2.9 Statistical analysis
Statistical analyses were conducted using one-way analysis of variance (ANOVA) with SPSS v22.0. Duncan’s multiple comparison test was used to evaluate differences among groups. A P-value of less than 0.05 was considered significant. All experiments were performed in triplicate.
3 Results
3.1 Isolation and enzyme-producing capacity
A total of 11 strains were isolated from the intestinal tract of the yellow croaker, among which four strains were screened to produce protease and lipase (Table 1). These four strains formed substantial discoloration zones on more than one type of medium after 24 h of incubation. Thus, these four strains, demonstrating high enzyme production capacities, were selected for further analysis.
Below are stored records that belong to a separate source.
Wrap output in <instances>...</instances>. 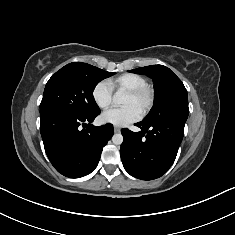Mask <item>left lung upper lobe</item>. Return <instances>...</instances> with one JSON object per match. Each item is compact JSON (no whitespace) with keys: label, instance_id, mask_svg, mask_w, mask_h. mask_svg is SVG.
<instances>
[{"label":"left lung upper lobe","instance_id":"obj_1","mask_svg":"<svg viewBox=\"0 0 235 235\" xmlns=\"http://www.w3.org/2000/svg\"><path fill=\"white\" fill-rule=\"evenodd\" d=\"M130 72L147 75L154 81V104L142 122L163 118L187 120L189 114L187 90L169 68L163 65H151Z\"/></svg>","mask_w":235,"mask_h":235}]
</instances>
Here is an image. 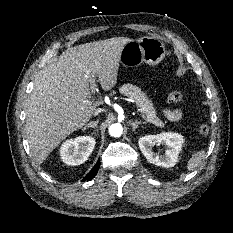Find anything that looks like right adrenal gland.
Listing matches in <instances>:
<instances>
[{"mask_svg": "<svg viewBox=\"0 0 233 233\" xmlns=\"http://www.w3.org/2000/svg\"><path fill=\"white\" fill-rule=\"evenodd\" d=\"M98 120L97 121H91L89 124H87L82 130L85 131L86 129L89 128H94L97 129V124H98Z\"/></svg>", "mask_w": 233, "mask_h": 233, "instance_id": "right-adrenal-gland-1", "label": "right adrenal gland"}]
</instances>
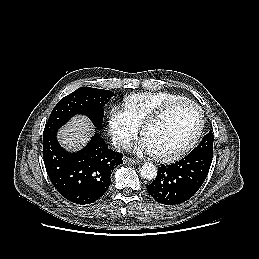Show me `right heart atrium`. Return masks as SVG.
<instances>
[{"label": "right heart atrium", "mask_w": 259, "mask_h": 259, "mask_svg": "<svg viewBox=\"0 0 259 259\" xmlns=\"http://www.w3.org/2000/svg\"><path fill=\"white\" fill-rule=\"evenodd\" d=\"M108 126L113 143L118 148L128 147L138 133V127L131 120L125 106L119 104L111 107Z\"/></svg>", "instance_id": "obj_1"}]
</instances>
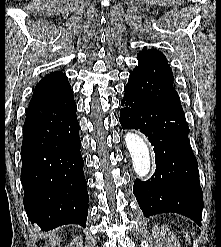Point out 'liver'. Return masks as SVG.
Instances as JSON below:
<instances>
[{"label": "liver", "mask_w": 221, "mask_h": 247, "mask_svg": "<svg viewBox=\"0 0 221 247\" xmlns=\"http://www.w3.org/2000/svg\"><path fill=\"white\" fill-rule=\"evenodd\" d=\"M58 241H59L58 237H56V239L53 238V239H52L53 245L55 246V244H56Z\"/></svg>", "instance_id": "1"}]
</instances>
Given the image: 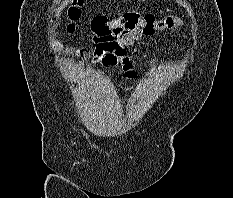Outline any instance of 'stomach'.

Table 1 Diameters (mm) of enzymatic circles of each isolated strain on protease, lipid, and amylase agar plates.
3.2 Antimicrobial activity of isolated strains
The results from in vitro assays evaluating the antagonistic potential against common pathogens are shown in Table 2 and Figure 1. These results indicate that the LYD11 strain exhibited inhibitory capabilities against two significant pathogens after 24 h of incubation, characterized by inhibition zones extending beyond 22 mm in diameter. Conversely, the LYD6 strain exhibited antagonistic properties against only one common pathogen.
Table 2 Diameter (mm) of inhibition zones for each isolate against common pathogens of large yellow croaker.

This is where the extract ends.